POLIXÈNE.—Par qui, Camillo?
CAMILLO.—Par le roi.
POLIXÈNE.—Pourquoi?
CAMILLO.—Il croit, ou plutôt il jure avec conviction, comme s'il l'avait vu de ses yeux ou qu'il eût été l'agent employé pour vous y engager, que vous avez eu un commerce illicite avec la reine.
POLIXÈNE.—Ah! si cela est vrai, que mon sang se tourne en liqueur venimeuse et que mon nom soit accouplé au nom de celui qui a trahi le meilleur de tous; que ma réputation la plus pure se change en une odeur infecte qui offense les sens les plus obtus, en quelque lieu que je me présente, et que mon approche soit évitée et plus abhorrée que la plus contagieuse peste dont l'histoire ou la tradition aient jamais parlé!

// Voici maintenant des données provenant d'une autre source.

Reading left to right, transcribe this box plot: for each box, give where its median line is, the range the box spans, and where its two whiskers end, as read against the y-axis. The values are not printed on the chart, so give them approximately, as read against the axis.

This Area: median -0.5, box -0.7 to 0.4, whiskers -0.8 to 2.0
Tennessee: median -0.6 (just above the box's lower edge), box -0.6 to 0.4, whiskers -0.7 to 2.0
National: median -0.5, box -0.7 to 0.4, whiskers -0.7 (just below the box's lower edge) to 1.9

CAMILLO.—Jurez, pour le dissuader, par toutes les étoiles du ciel et par toutes leurs influences; vous pourriez aussi bien empêcher la mer d'obéir à la lune que réussir à écarter par vos serments ou ébranler par vos avis le fondement de sa folie: elle est appuyée sur sa folie, et elle durera autant que son corps.

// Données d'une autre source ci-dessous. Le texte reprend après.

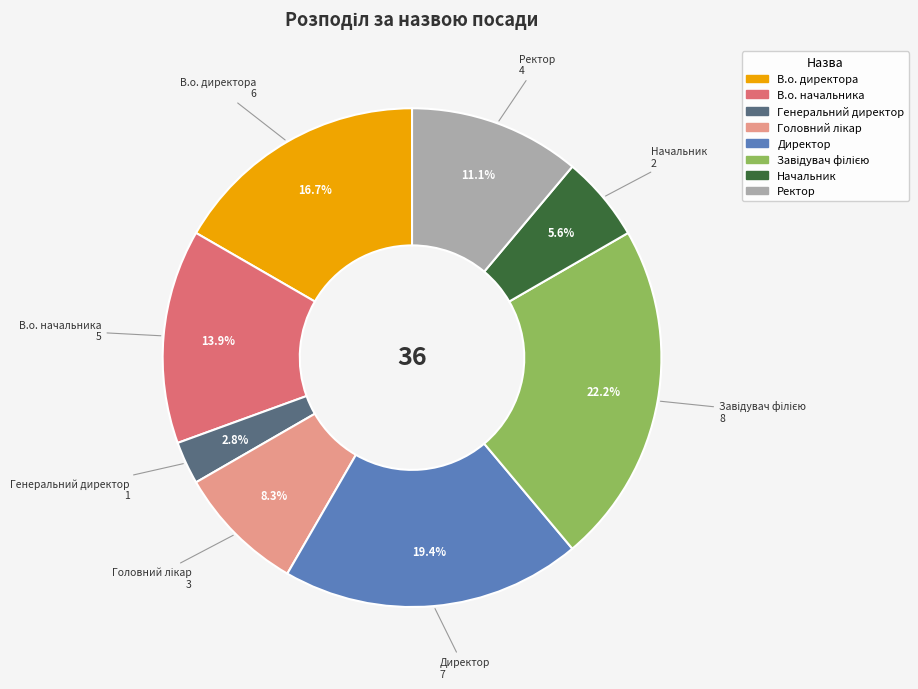

To the nearest percent, what portion does Директор represent?

19%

POLIXÈNE.—Comment cette idée a-t-elle pu se former?
CAMILLO.—Je l'ignore, mais je suis certain qu'il est plus sûr d'éviter ce qui est formé que de s'arrêter à chercher comment cela est né. Si donc vous osez vous fier à mon honnêteté, qui réside enfermée dans ce corps, que vous emmènerez avec vous en otage, partons cette nuit: j'informerai secrètement de l'affaire vos serviteurs, et je saurai les faire sortir de la ville par deux ou par trois à différentes poternes. Quant à moi, je dévoue mon sort à votre service, perdant ici ma fortune par cette confidence. Ne balancez pas; car, par l'honneur de mes parents, je vous ai dit la vérité: si vous en cherchez d'autres preuves, je n'ose pas rester à les attendre; et vous ne serez pas plus en sûreté qu'un homme condamné par la propre bouche du roi, et dont il a juré la mort.

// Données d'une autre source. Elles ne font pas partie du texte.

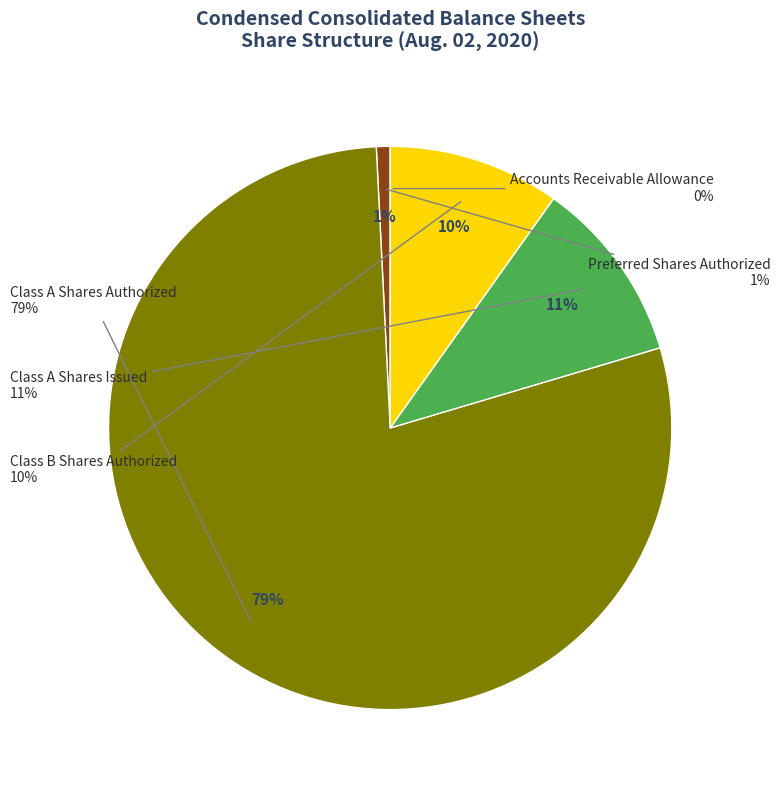

What percentage is NOT represented by Class B Shares Authorized?

90.1%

POLIXÈNE.—Je te crois. J'ai vu son coeur sur son visage. Donne-moi ta main, sois mon guide, et ta place sera toujours à côté de la mienne. Mes vaisseaux sont prêts, et il y a deux jours que mes gens attendaient mon départ de cette cour.—Cette jalousie a pour objet une créature bien précieuse; plus elle est une personne rare, plus cette jalousie doit être extrême: et plus il est puissant, plus elle doit être violente; il s'imagine qu'il est déshonoré par un homme qui a toujours professé d'être son ami; sa vengeance doit donc, par cette raison, en être plus cruelle. La crainte m'environne de ses ombres; qu'une prompte fuite soit mon salut et sauve la gracieuse reine, le sujet des pensées de Léontes, mais qui est sans raison l'objet de ses injustes soupçons. Viens, Camillo; je te respecterai comme mon père, si tu parviens à sauver ma vie de ces lieux. Fuyons.
CAMILLO.—J'ai l'autorité de demander les clefs de toutes les poternes: que Votre Majesté profite des moments: le temps presse; allons, seigneur, partons. (Ils sortent.)